• [PARTS OF THE EXERCISE]:
**1.** In the plan excerpt, on whom is the Committee's determination about the adjustments conclusive and binding?
**2.** List every kind of transaction named in the plan excerpt in connection with which the Committee may authorize the issuance or assumption of benefits.
**3.** Transcribe the plan excerpt from "It is intended" up to and including "under this Plan.".

**** SUPPLIED TEXT ****

It is intended that, if possible, any adjustment contemplated above shall be made in a manner that satisfies applicable legal requirements as well as applicable requirements with respect to taxation (including, without limitation and as applicable in the circumstances, Code Section 424 and Section 409A) and accounting (so as to not trigger any charge to earnings with respect to such adjustment). The determination of the Committee as to the foregoing adjustments, if any, shall be conclusive and binding on Participants under this Plan.
Subject to the provisions of Article 18 and notwithstanding anything else herein to the contrary, without affecting the number of Shares reserved or available hereunder, the Committee may authorize the issuance or assumption of benefits under this Plan in connection with any merger, consolidation, acquisition of property or stock, or reorganization upon such terms and conditions as it may deem appropriate, subject to compliance with the rules under Section 409A and Code Sections 422 and 424, as and where applicable.
ARTICLE 5
ELIGIBILITY AND PARTICIPATION
5.1 Eligibility. Individuals eligible to participate in this Plan include all Employees and Directors as well as other consultants or independent contractors who provide bona fide services to the Company or a Subsidiary not in connection with the offer or sale of securities in a capital raising transaction.

**** LISTED ENTRIES ****

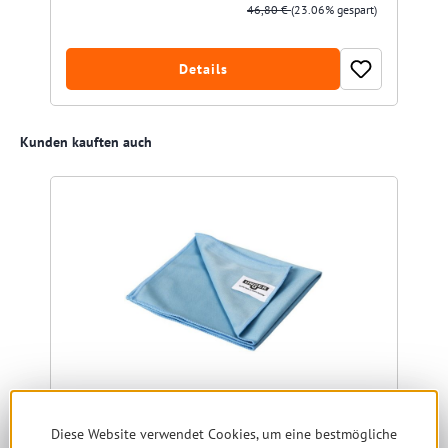
46,80 €
(23.06% gespart)
Details
Produktgalerie überspringen
Kunden kauften auch
Diese Website verwendet Cookies, um eine bestmögliche
Unger MicroWipe Lite - Microfasertuch blau 40x40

****

• [YOUR RESPONSES]:
**1.** Participants under this Plan.

**2.** Merger, consolidation, acquisition of property or stock, and reorganization.

**3.**
It is intended that, if possible, any adjustment contemplated above shall be made in a manner that satisfies applicable legal requirements as well as applicable requirements with respect to taxation (including, without limitation and as applicable in the circumstances, Code Section 424 and Section 409A) and accounting (so as to not trigger any charge to earnings with respect to such adjustment). The determination of the Committee as to the foregoing adjustments, if any, shall be conclusive and binding on Participants under this Plan.